此诗的一、三、五、七句全用仄声字,二、四、六、八句全用平声字,四声不调,令全诗失落去了抑扬悦耳的音调美。
再如杜甫的《夔州歌十绝句》之一:
中巴之东巴东山,江水开辟流其间。
白帝高为三峡镇,夔州险过百牢关。
诗的首句,七字都是平声,听起来以为像小儿学语,口齿不清。就诗歌创作而言,固定的格律定式,已避免了诗句涌现全平全仄的可能性,以上诗例显然是墨客故意为之。
但我们必须知道,并不是按照格律填写的诗词就不会有四声失落调的问题。古人以为,平声不能究阴、阳之别,仄声不能严上、去之分,则音调依然是不美的。
张炎在《词源》中说,他的父亲张枢作《惜花春》词时,用了“琐窗深”三字,在平仄上虽没违反规则,但读起来总觉不协,改“深”为“幽”后还觉欠妥,末了改为“明”字,才协律美听。
只管,“深”“幽”“明”三字都是平声,但平声分阴平与阳平,“深”字前面的“窗”字是阴平,就得配上一个阳平的“明”字,而“深”与“幽”都是阴平,和“窗”字连缀起来,就显示不出低昂起伏的态势。
上声与去声虽同属仄,但也得相互合营利用,正如万树指出的:“上声舒徐和软,其腔低;去声激厉劲远,其腔高;相配用之,方能抑扬有致,大抵两上两去,在所当避。”(《词律》)
这就哀求墨客在创作中不能仅仅知足于平仄格式,而必须把稳四声的参互合营,做到“三仄应须分上去,两平还要辨阴阳”。
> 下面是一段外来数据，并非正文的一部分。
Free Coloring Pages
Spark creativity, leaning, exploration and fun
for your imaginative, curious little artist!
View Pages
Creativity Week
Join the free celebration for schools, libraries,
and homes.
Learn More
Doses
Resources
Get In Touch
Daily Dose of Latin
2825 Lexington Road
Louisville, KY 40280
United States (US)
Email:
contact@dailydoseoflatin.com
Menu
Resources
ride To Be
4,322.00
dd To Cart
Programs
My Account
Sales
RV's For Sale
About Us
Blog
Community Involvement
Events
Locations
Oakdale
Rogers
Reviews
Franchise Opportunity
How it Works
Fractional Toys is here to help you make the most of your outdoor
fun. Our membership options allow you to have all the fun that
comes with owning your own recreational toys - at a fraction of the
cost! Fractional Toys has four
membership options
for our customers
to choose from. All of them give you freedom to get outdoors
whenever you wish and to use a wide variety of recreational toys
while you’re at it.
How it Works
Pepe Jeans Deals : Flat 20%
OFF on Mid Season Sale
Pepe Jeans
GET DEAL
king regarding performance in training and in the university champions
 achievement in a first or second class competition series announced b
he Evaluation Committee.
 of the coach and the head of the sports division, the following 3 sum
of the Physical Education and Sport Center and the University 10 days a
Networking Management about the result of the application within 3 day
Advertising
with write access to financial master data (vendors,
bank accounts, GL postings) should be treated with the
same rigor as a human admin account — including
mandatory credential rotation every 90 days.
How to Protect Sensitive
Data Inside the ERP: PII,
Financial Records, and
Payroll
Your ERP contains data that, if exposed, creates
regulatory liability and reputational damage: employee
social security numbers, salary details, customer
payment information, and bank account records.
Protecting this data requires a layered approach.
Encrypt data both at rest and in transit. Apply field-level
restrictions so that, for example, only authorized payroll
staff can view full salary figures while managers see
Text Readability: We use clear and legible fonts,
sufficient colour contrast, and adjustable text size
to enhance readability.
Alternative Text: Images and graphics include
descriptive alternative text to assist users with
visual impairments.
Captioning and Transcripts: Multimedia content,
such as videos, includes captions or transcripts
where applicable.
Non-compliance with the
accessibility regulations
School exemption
谢榛曾以“东董栋笃”四字来阐明四种音调的特点。“东字平平直起,气舒而长,其声扬也。董字上转,气咽匆匆然易尽,其声抑也。栋字去而悠远,气振愈高,其声扬也。笃字下入而疾,气收斩然,其声抑也。”(《四溟诗话》)四声抑扬,参互配置,便有疾徐的节奏。古代精良墨客正是利用了这一特点来加强诗歌音节抑扬抗坠的美感的。
试看杜审言《和晋陵陆丞早春游望》诗:
独占宦游人,偏惊物候新。
云霞出海曙,梅柳渡江春。
淑气催黄鸟,晴光转绿苹。
忽闻歌古调,归思欲沾巾。
全诗读起来可觉音调非常悦耳动听,其缘故原由便是墨客在句中奥妙地利用了四声参互的手腕。不妨看一下此诗的声谱:
入上去平平,平平入去平。
平平入上去,平上去平平。
入去平平上,平平上入平。
入平平上去,平去入平平。
个中一、三、五、七句都具备平上去入四声,别的句子,凡有两仄处,都是上去入(或上去,或去入,或上入)交互递用,没有联用两个上声或去声的。这一交替参互的结果,使全诗的音调变革舒疾相间,抑扬回旋,形成了一种难言的声律之美,诵读之,则声转于吻,玲玲如振玉;辞摩于耳,累累如贯珠。
除了在诗句中只管即便求得四声参互之外,古人还十分讲究律诗出句的末一字上去入三仄的间隔轮用。李天生曾经指出:“一三五七句用仄字,上去入三声,少陵必隔别用之,莫有叠出者。”(朱彝尊《曝书亭集》引)
试看杜甫的《刘九法曹郑瑕丘石门宴集》诗:
秋水清无底,萧然静客心。
掾曹乘逸兴,鞍马到荒林。
能吏逢联壁,华筵直一金。
晚来横吹好,泓下亦龙吟。
“底”字为上声,“兴”字为去声,“璧”字为入声,“好”字为上声。两个上声,分别用在首句与七句。此是首句不入韵的例子,如果首句入韵,那就出句句脚平上去入俱全了。
试看杜甫的《南邻》诗:
锦里师长西席乌角巾,园收芋粟未全贫。
惯看来宾儿童喜,得食阶除鸟雀驯。
秋水才深四五尺,野航恰受两三人。
白沙翠竹江村落暮,相对柴门月色新。
“巾”字为平声,“喜”字为上声,“尺”字为入声,“暮”字为去声,四声递用,造成了音调的抑扬动听。杜甫曾自言:“晚节渐于诗律细。”(《遣闷戏呈路十九曹长》)所谓细者,恐怕便是于此而言的。
董文涣《音调四谱图说》指出:“无论五律七律,其最要之法有二,一为每句中四声皆备;一为第一、第三、第五、第七句之末一字,不可连用两去声或两上声,必上去入相间。律诗备此二法,读之必音调铿锵。”
上面所举诗例,正合董文涣所说二法。不过从诗歌创作实际来看,前一法因束缚太大,即便墨客做不到,也不算是声病,而若违反后者,则就为声病了。
试看杜牧的《题宣州开元寺水阁》诗:
六朝文物草连空,天淡云闲今古同。
鸟去鸟来山色里,人歌人哭水声中。
深秋帘幕千家雨,落日楼台一笛风。
惆怅无因见范蠡,参差烟树五湖东。
谢榛在《四溟诗话》中说:“此上三句落脚字,皆自吞其声,韵短调匆匆,而无抑扬之妙。”因而将五六句改为“深秋帘幕千家月,静夜楼台一笛风”。谢榛所改,吾不敢苟同,但其所说第三、五、七句的末字三上相连,调哑声吞,读来不畅,则是事实。